The report also says the APA’s brief ignores risk factors that predispose a teen to violent crime, and instead focuses on age alone as a contributing factor. It offers several examples of ways in which teenagers are expected to be as mature as adults, including the fact that 17-year-olds (with parental consent) can enlist in the U.S. military, and in many other countries, military enlistment at even younger ages is mandatory. “This reflects that there is a cultural expectation of maturity before 18,” the report claims.
Marsha Levick, chief legal officer of the Juvenile Law Center, told The Appeal that her group is preparing to convene experts and lawyers to refute the report. She said the report “misses the mark” for a number of reasons, including its claim that U.S. laws don’t distinguish between adults ages 18-25 and older adults. In fact, she said, the drinking age and other laws, such as those allowing young adults to remain in foster care or on their parents’ health insurance, prove the opposite.
“The law is going in the other direction,” Levick said. “Our laws are becoming more protective of this population.”
Welner’s report was commissioned when Republican Bill Montgomery served as Maricopa county attorney. He was recently appointed to the Arizona Supreme Court and was replaced as the top prosecutor by Allister Adel, also a Republican, who will complete his term and plans to run for the office in 2020. Montgomery, who had been county attorney since 2010, earned a reputation for tough-on-crime prosecutions, including against children.
Earlier this year, for example, prosecutors chose to charge Arianna Ramirez, 15, with first-degree murder. Ramirez was sitting in the back of a car when her boyfriend and his friend shot someone during a robbery. Ramirez was 14 at the time of the murder, meaning that prosecutors could have charged her as a juvenile.
Advocates say that the office did little to change its practices after the Miller decision reshaped juvenile sentencing law.
Lindsay Herf, executive director of the Arizona Justice Project, said her organization identified people who were eligible for resentencing, and met resistance from Montgomery’s office in every case. “I don’t know of any changes that this office made to acknowledge what was said by the high court in those cases,” she said.
The office did not immediately respond to a question regarding its handling of resentencing under Miller and Montgomery.
Welner is a prominent and sometimes controversial forensic psychiatrist who is best known for creating a depravity standard used to define terms such as “heinous,” “depraved,” and “evil” crimes in sentencing.

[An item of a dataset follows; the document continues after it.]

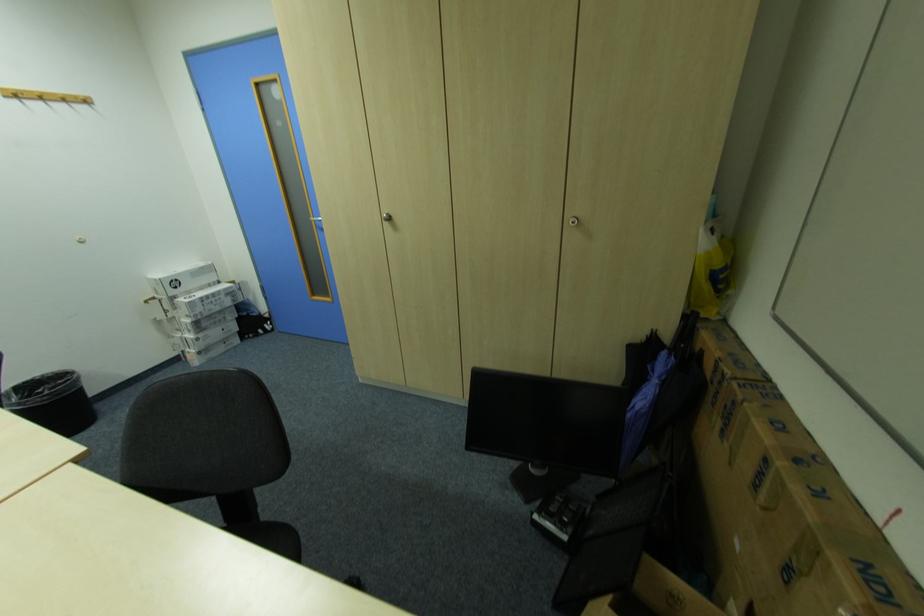
I want to click on closed black laptop, so click(545, 419).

According to a report in Pacific Standard magazine, Welner has used tens of thousands of dollars of his own money to fund the work.
He has interviewed many high-profile defendants on behalf of the prosecution and has testified in court about the psychological state of people who commit violent offenses. Often, he argues that the individuals understood their actions. He’s also often on television discussing forensic science and offering his analysis of high-profile crimes, such as the mass shootings at Sandy Hook Elementary School in Newtown, Connecticut, and a concert in Las Vegas. During a Fox News interview after the shooting in San Bernardino, California, he blamed the incident on “the state of feminism in Muslim countries.”
Welner has also offered psychological analysis of people like Donald Trump, who he said had qualities that are the “embodiment of healthy narcissism” when Trump was a presidential candidate. According to the Wall Street Journal, President Trump considered Welner for a mental health post in his administration.
Though it’s unclear how the report will be used in Maricopa, juvenile law experts fear it will be a tool for prosecutors who want to turn back the clock on juvenile justice reforms.
“We live in a time where science is often discredited for no reason and I hope that this alone … isn’t just going to be weaponized,” Kaplan said. “We have really important and necessary law that treats children as children.”